The District Court has broken new ground by applying the strict rule of section 133 of the German Insolvency Code on lawyers’ fees. The German Federal Court has only once applied this rule and rejected the restructuring defense to fees of a business consultant. Originally the objection of restructuring rule was created to alleviate pre-insolvency repayments of banks and other creditors. The strict application to restructuring consultants (lawyers as well as business consultants) has rightly been criticised with the argument that the role of a restructuring consultant commences with the evaluation and preparation of a restructuring concept and not only with its implementation. The requirement of a sound and partly implemented concept is therefore usually not met and the lawyers carry a significant risk that their fees will be challenged. When they begin the work there will be no certainty if the work will finally result in a sound restructuring concept.

On the other hand, the further the out-of-court restructuring efforts evolve, the easier it will be to better assess their likelihood of success. Insofar as the result of the District Court’s decision is not entirely unconvincing, bearing in mind that the process of restructuring was highly complex in this case and that a final success seemed extremely risky when looking at the case law of the District Court and the Higher Regional Court in a similar case.

In any case the District Court sets the hurdle for restructuring lawyers high when it demands for a legally binding agreement by the bondholders at the time the payment is made. The hurdle is too high because this agreement will usually be reached in the last moment when the facts are disclosed to the bondholders as basis for the decision or vote. Prior to this point in time many bondholders will refuse to accept confidential information since this would render them insiders and exclude them from dealing with the bonds. The District Court leaves open which majority it would have required to accept an agreement of the bondholders and we doubt that this criterion will apply to other cases at all. The decision leaves room for interpretation.

Result and Outlook

It remains to be seen if the Court of Appeal will approve the requirements established by the District Court. The defendants have already announced an appeal to the Frankfurt Higher Regional Court. If the very strict interpretation of the District Court prevails, lawyers would become more reluctant to extrajudicial restructuring and companies will be led into formal insolvency proceedings earlier.

A reasonable balance of interests would be reached if the restructuring defense were modified for lawyers’ fees. A law firm could invoke the restructuring defense as soon as it begins with the evaluation and preparation of a sound restructuring concept. As concept preparation progresses, the concept itself will increasingly need to demonstrate its validity and reasonable prospect of success.

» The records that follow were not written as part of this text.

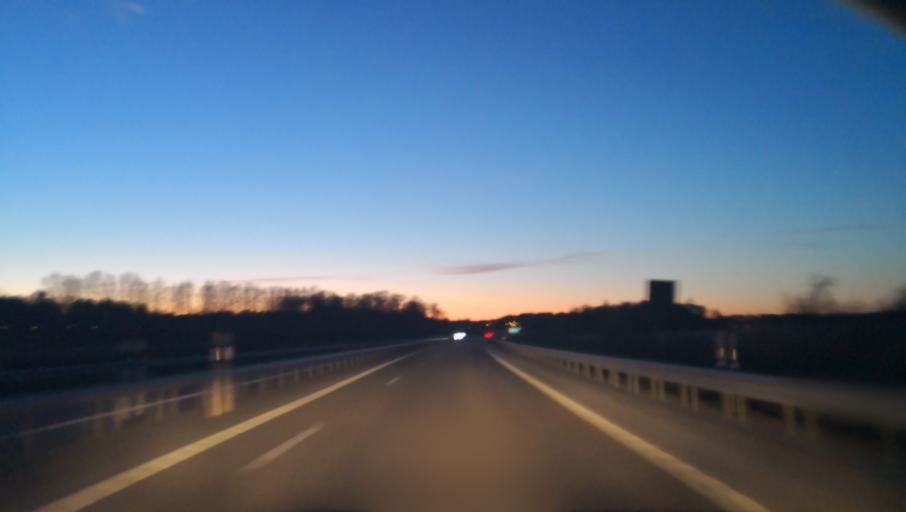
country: SE
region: Stockholm
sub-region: Nynashamns Kommun
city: Nynashamn
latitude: 58.9357
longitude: 17.9219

As soon as the parties recognize that a sound concept cannot be achieved, the consultants can no longer invoke the objection of restructuring.

Applied to the present case, even the modified definition of the objection of restructuring would probably not lead to a different result because the Frankfurt District Court on 15.11.2011 had already denied the chosen path to an out-of-court restructuring under the German Bondholders Act in a similar case. At this point, the debtor and his consultants should have recognized that the success of a restructuring was doubtful since two of the three bonds could only be modified with unanimous approval.